Most board-level conversations about agentic AI in 2026 land on the same question, asked with varying degrees of patience: where does the AI actually sit? The vendor pitch deck talks about agents and autonomy. The proof of concept demonstrates a model answering a complex question. The production system then must make a real operational decision that affects working hours, revenue, or eligibility for a benefit, and the question of where the AI sits in that decision suddenly matters quite a lot. To the auditor. To the regulator. To the operations team. To the person on the wrong end of the decision.

The honest answer in most 2026 enterprise systems is that the AI sits in the wrong place. It is asked to compose, decide, calculate, validate and notify, all inside a single prompt. The output is plausible most of the time. It is wrong some of the time. And when it is wrong, there is no clean line between the part of the system that orchestrated, the part that calculated, the part that decided, and the part that explained - because all four were the same prompt.

Gartner projects 40% of enterprise applications will integrate task-specific AI agents by the end of 2026, up from less than 5% in 2025. Yet AaiNova's March 2026 enterprise architecture study found that while 79% of organisations report some AI agent adoption, only 11% are in production and just 2% have deployed at full scale. The architecture is where most deployments fail - and where they fail most often is in the lack of a clear division of labour between the components that compose, calculate, decide and explain.
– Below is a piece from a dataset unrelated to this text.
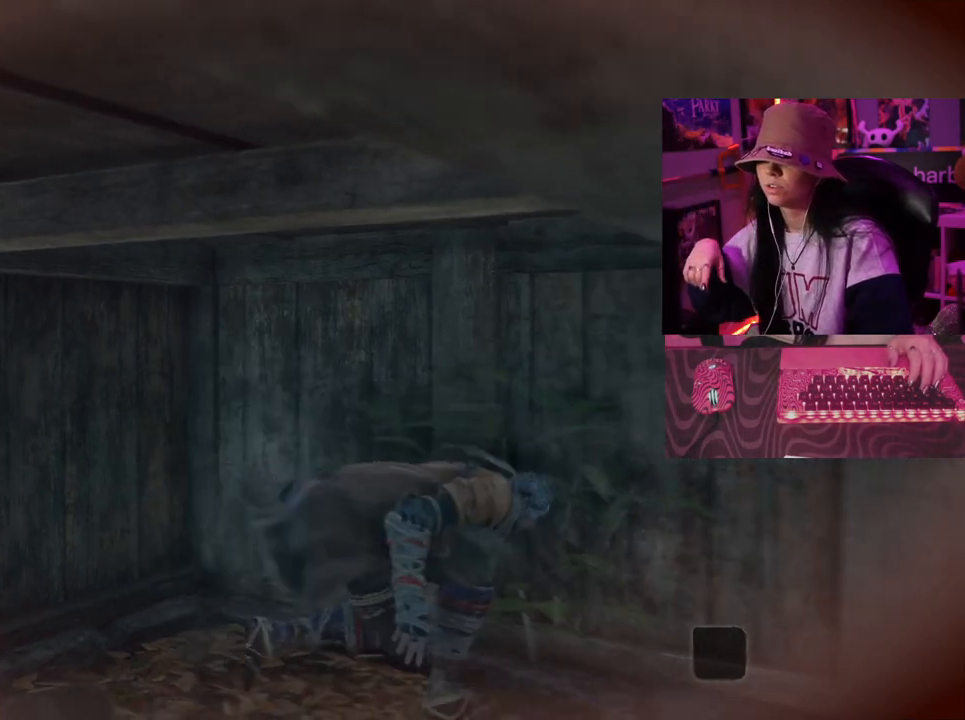
{"keys": ["d"], "mouse": [], "events": []}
This post argues for a specific four-part architectural pattern that has proven itself across regulated, safety-critical, and audit-sensitive AI deployments. The pattern names four distinct components and assigns each one a job. The deliberate design move is that no component is asked to do another component's job - and in particular, the language model is not asked to do any job that requires arithmetic, deterministic rule application, or final decision authority.
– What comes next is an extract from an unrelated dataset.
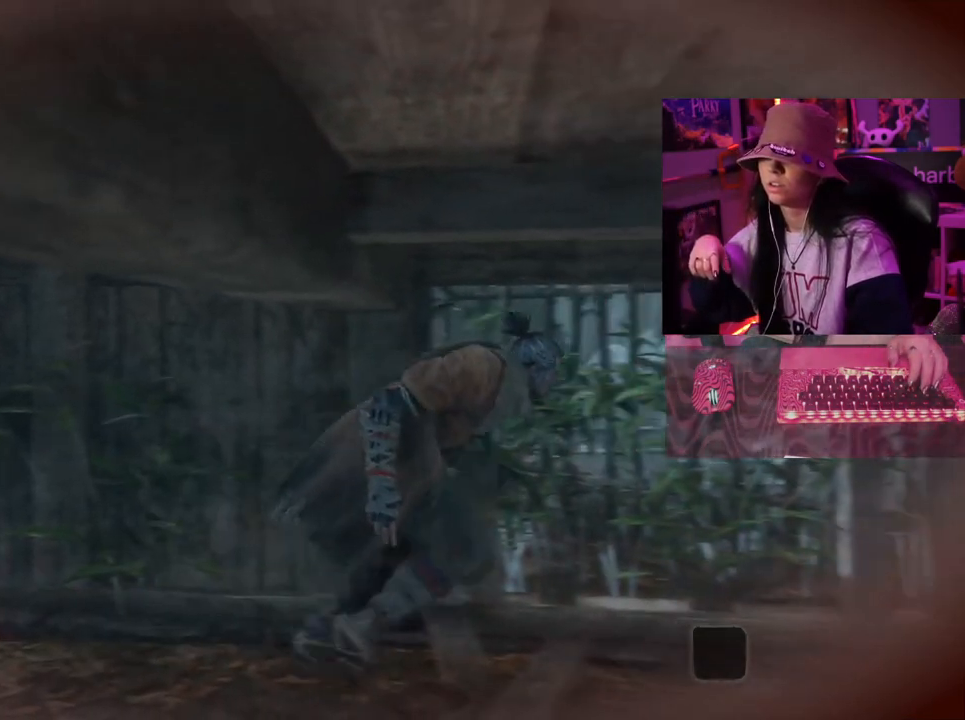
{"keys": [], "mouse": [], "events": [[267, "d", "up"]]}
The four-part division of labour

Four components, four distinct jobs, in a strict separation of concerns:

The optimisation solver decides

Where the underlying problem is combinatorial - allocating 30 staff across 14 locations and 48 time slots under hard constraints, scheduling 80 stand assignments against safety geometry, routing fleet movements across a network - the deciding mechanism is a mathematical optimiser, not a language model. Mixed-integer linear programming solvers, constraint programming engines, or hybrid approaches running on tools like Google OR-Tools or Gurobi produce provably feasible solutions under explicit constraint sets. They cannot hallucinate. They cannot return an answer that violates a hard constraint. They are deterministic and reproducible - the same inputs produce the same outputs. This is the component that holds final decision authority on the combinatorial layer of the problem.

The agent orchestrates

The agent's job is to manage the flow of work, not to make the decision. It calls typed tools to fetch data, passes inputs to the optimisation solver, receives results, calls validation tools, handles bounded retry logic on validation failure, and passes the final structured output downstream. The agent uses a language model under the hood for orchestration reasoning, deciding which tool to call next, summarising tool outputs, handling edge cases, but it does not make any of the substantive decisions itself. Microsoft's Foundry Agents, LangGraph, and similar agent frameworks all support this orchestrator-only role explicitly.
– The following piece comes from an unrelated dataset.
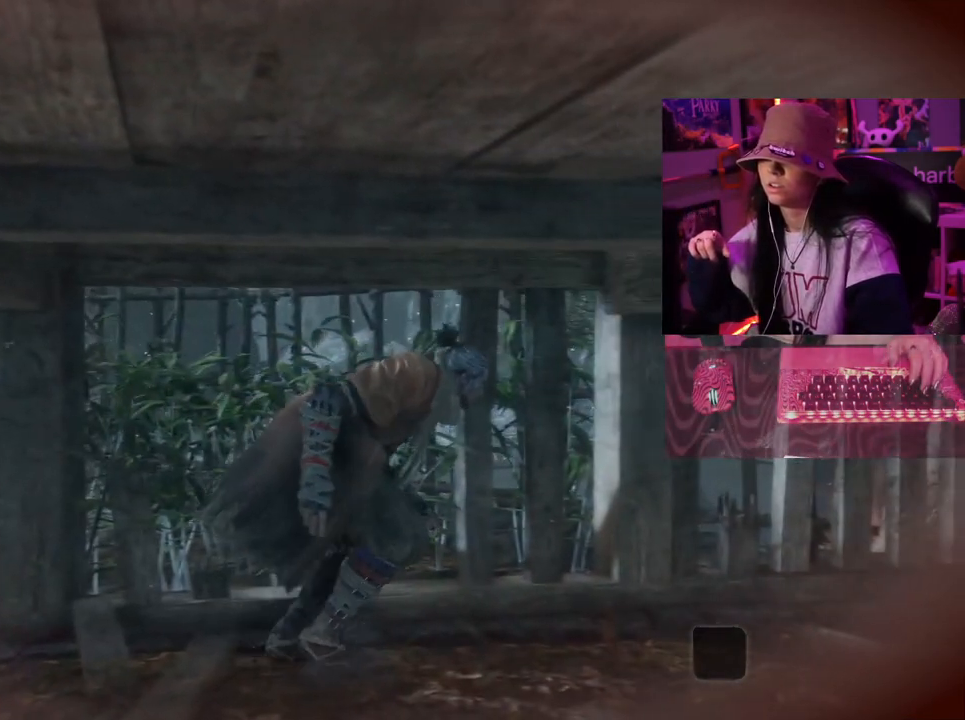
{"keys": [], "mouse": [], "events": []}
The rules engine constrains

Between the solver's solution and the agent's downstream output sits a deterministic rules engine that validates against the constraints that cannot be expressed cleanly inside the optimiser - policy rules, soft constraints with override paths, contextual rules that depend on combinations of data, and rules that change frequently and need pull-request-style change management. The rules engine returns a structured validation result. If the solver's solution fails a rule, the agent re-runs the solver with an updated objective function or surfaces the violation to a human reviewer. The rules engine is the guardrail layer; it cannot be bypassed by the model.

The language model explains

The language model's job is the one it is genuinely best at: rendering structured outputs into natural language. Once the solver has decided, the rules engine has validated, and the agent has orchestrated, the language model translates the result into one-line rationales per allocation, plain-English summaries of edge-case handling, and human-readable audit explanations. It does not compute numbers, apply rules, or change decisions. It explains decisions that have already been made by other components. This is the role for which large language models are uniquely well-suited and least dangerous.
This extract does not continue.